* Potongan Dokumen
____
Patriotisme Demokrasi: Kecerdasan Elektoral Menjaga Keutuhan Bangsa
Dr. M Tauhid Soleman, M.Si
Era politik saat ini. dengan pelbagai macam problem yang terus berhembus di tengah-tengah ruang publik, sering menjadi catatan penting untuk kita sebagai manusia yang hidup pada ruang-ruang politik. Wacana domain politik sering terjadi sebagai upaya pemenuhan kebutuhan pembangunan. Dewasa ini, politik di Negara ini lagi mempersiapkan “gelanggang” untuk menjemput momentum elektoral/pemilu tahun 2024 mendatang.
Efek politik dalam skala Nasional, juga memberikan dampak bagi wacana politik lokal yang juga mengambil peran penting untuk menghadirkan mata rantai politik sebagai cerminan Negara Demokrasi. Akan tetapi, efek politik tidak selamanya menghadirkan artifisial demokrasi yang sesungguhnya, di dalamnya masih terdapat sebuah wacana-wacana yang menggugurkan keinginan Rakyat.
____
* Cuplikan Data
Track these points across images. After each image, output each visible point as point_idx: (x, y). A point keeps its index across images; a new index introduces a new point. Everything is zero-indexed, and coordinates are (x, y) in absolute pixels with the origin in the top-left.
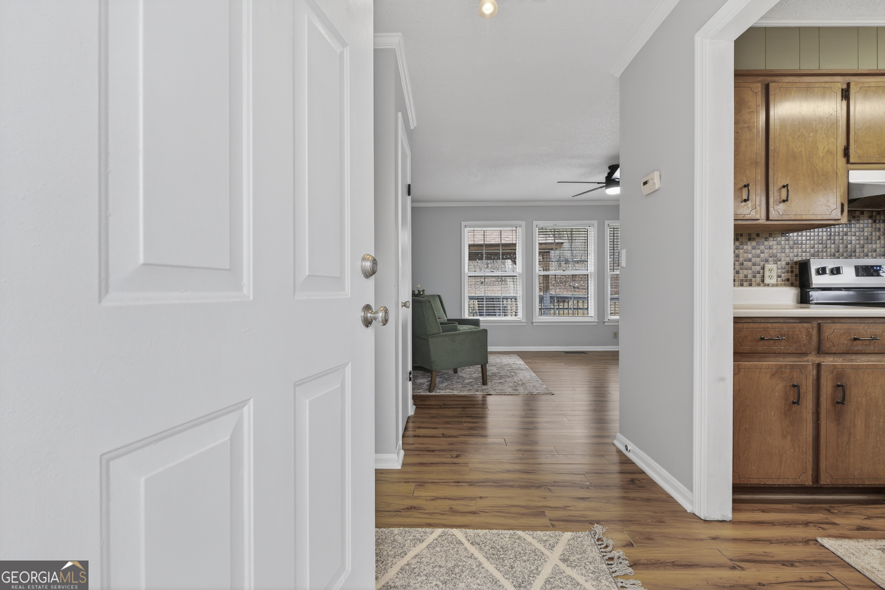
____
* Tugas A
Menurut potongan dokumen tentang patriotisme demokrasi, momentum elektoral tahun berapa yang sedang dipersiapkan oleh politik di negara ini?
* Tugas B
Tuliskan semua kata yang membentuk judul potongan dokumen, sesuai urutannya.

* Jawaban Anda A
Pemilu tahun 2024.

* Jawaban Anda B
Patriotisme, Demokrasi, Kecerdasan, Elektoral, Menjaga, Keutuhan, Bangsa